アロマテース（P450arom）の3番目のカラムとしては、hydroxyapatiteが有効である。多くのP450の精製に使えるが、通常、大腸菌で発現したP450は、N-末端の疎水的な膜に挿入される部分（membrane anchor）を削除しているので、hydroxyapatiteをあえて使用する必要はない。アロマテースの場合には、N-末端を削除してもなお疎水性が高く、カラム上で容易に凝集する為に、hydroxyapatiteのような、比較的吸着能の低いカラムを使用することで、凝集を防ぎ、精製することが可能である。

４）ゲル濾過

P450のゲル濾過は、Sephadex G200などで行うことができる。しかし、これを精製に用いるという考えは妥当ではない。
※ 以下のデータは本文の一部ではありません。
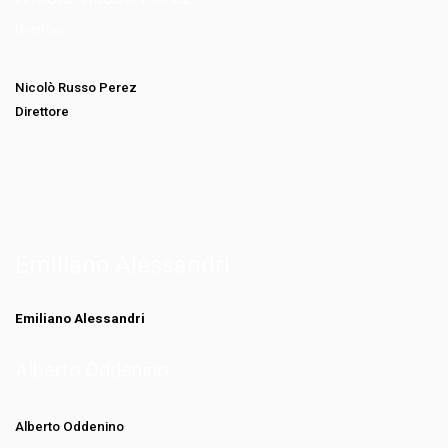
Direttore
Nicolò Russo Perez
Direttore
Emiliano Alessandri
Emiliano Alessandri
Alberto Oddenino
Alberto Oddenino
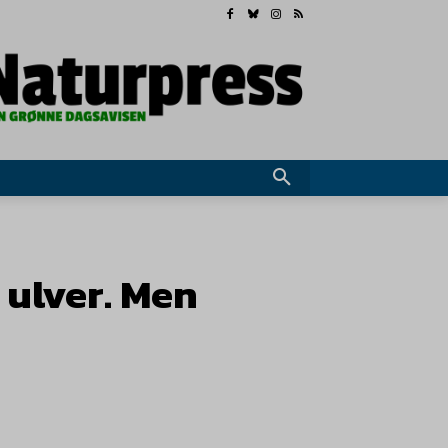
 ulver. Men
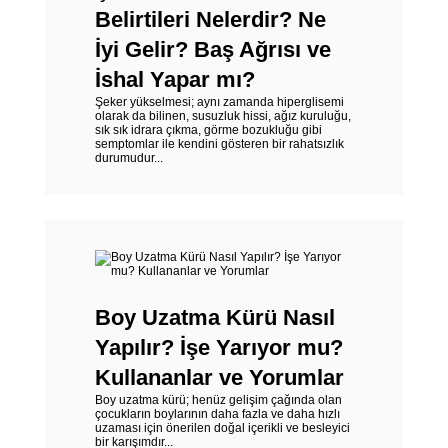
Belirtileri Nelerdir? Ne
İyi Gelir? Baş Ağrısı ve
İshal Yapar mı?
Şeker yükselmesi; aynı zamanda hiperglisemi
olarak da bilinen, susuzluk hissi, ağız kuruluğu,
sık sık idrara çıkma, görme bozukluğu gibi
semptomlar ile kendini gösteren bir rahatsızlık
durumudur...
Boy Uzatma Kürü Nasıl
Yapılır? İşe Yarıyor mu?
Kullananlar ve Yorumlar
Boy uzatma kürü; henüz gelişim çağında olan
çocukların boylarının daha fazla ve daha hızlı
uzaması için önerilen doğal içerikli ve besleyici
bir karışımdır...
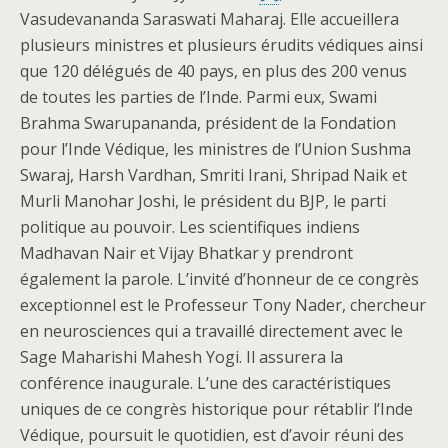
Vasudevananda Saraswati Maharaj. Elle accueillera
plusieurs ministres et plusieurs érudits védiques ainsi
que 120 délégués de 40 pays, en plus des 200 venus
de toutes les parties de l’Inde. Parmi eux, Swami
Brahma Swarupananda, président de la Fondation
pour l’Inde Védique, les ministres de l’Union Sushma
Swaraj, Harsh Vardhan, Smriti Irani, Shripad Naik et
Murli Manohar Joshi, le président du BJP, le parti
politique au pouvoir. Les scientifiques indiens
Madhavan Nair et Vijay Bhatkar y prendront
également la parole. L’invité d’honneur de ce congrès
exceptionnel est le Professeur Tony Nader, chercheur
en neurosciences qui a travaillé directement avec le
Sage Maharishi Mahesh Yogi. Il assurera la
conférence inaugurale. L’une des caractéristiques
uniques de ce congrès historique pour rétablir l’Inde
Védique, poursuit le quotidien, est d’avoir réuni des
特に、疎水性蛋白質では、ゲル濾過にもdetergentの存在が必要であり、しかもカラム長は長くせざるを得ない。その結果、ゲル濾過での樹脂への蛋白質の吸着が多く、回収率が極端に低下する。また、ゲル濾過を行うには蛋白質を濃縮する必要があり、一方で、溶出してくる蛋白質画分は希釈されてしまう。手間と、時間と、蛋白質のロスを考えれば、ゲル濾過は精製に使用すべきではない。

５）透析

イオン強度を調節する為に、透析により脱塩をすることは常套手段であるが、透析は、手間と時間がかかる一方で、蛋白質の凝集のリスクが大きい為に、私は、通常これを避け、低イオン強度のbufferで希釈する方法をとっている。